The bottom line with PEDs is that they are simply another form of technology - like top of the line basketball shoes, the insanely lightweight bikes used at the Tour de France, the knee braces worn by NFL linemen, or the high-tension tennis racquets used on the pro tours. The list could go on and on.

In the 1940s and 1950s, just as an example, NFL players only had food as a "sports supplement," or maybe some dessicated liver pills (which you can still get, incidentally). Now all athletes have access to whey protein (quicker recovery and better immune health), creatine (strength and muscular endurance), a variety of amino acid supplements (l-tyrosine for alertness, l-leucine for muscle building, BCAAs for recovery), nutrient repartitioning supplements (ursolic acid, CLA), and even basic post-workout supplements specifically designed to aid recovery (containing a 2:1 carb to protein ratio with hydrolyzed whey, extra l-leucine, and other insulin potentiating substances). PEDs are in this same category, only more effective when used correctly.

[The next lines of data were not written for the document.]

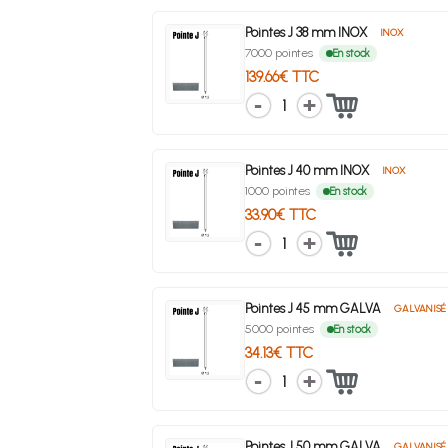
Pointes J 38 mm INOX
INOX
7000 pointes
En stock
139.66€ TTC
1
Pointes J 40 mm INOX
INOX
1000 pointes
En stock
33.90€ TTC
1
Pointes J 45 mm GALVA
GALVANISÉ
5000 pointes
En stock
34.13€ TTC
1
Pointes J 50 mm GALVA
GALVANISÉ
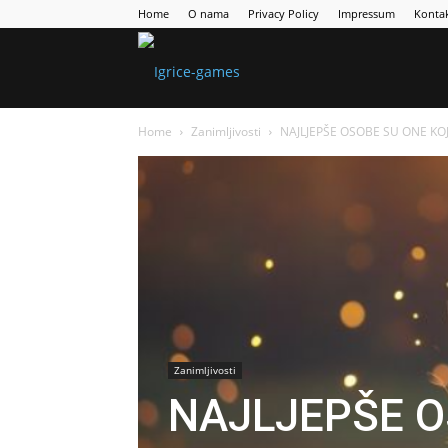
Home
O nama
Privacy Policy
Impressum
Konta
Games
Home
Zanimljivosti
NAJLJEPŠE OSOBE SU ONE KOJ
Portal
Zanimljivosti
NAJLJEPŠE O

Which is why they should require a doctor's supervision. With testosterone one needs to avoid the conversion into estrogen (so we also need an aromatase inhibitor), the increase in LDL cholesterol (so we need fish oil and other healthy lipids), or, with oral steroids, liver damage (so we need alpha lipoic acid, curcumin, and/or milk thistle extract).

PEDs can be used safely and effectively, but that will not happen as long as they are banned and/or illegal.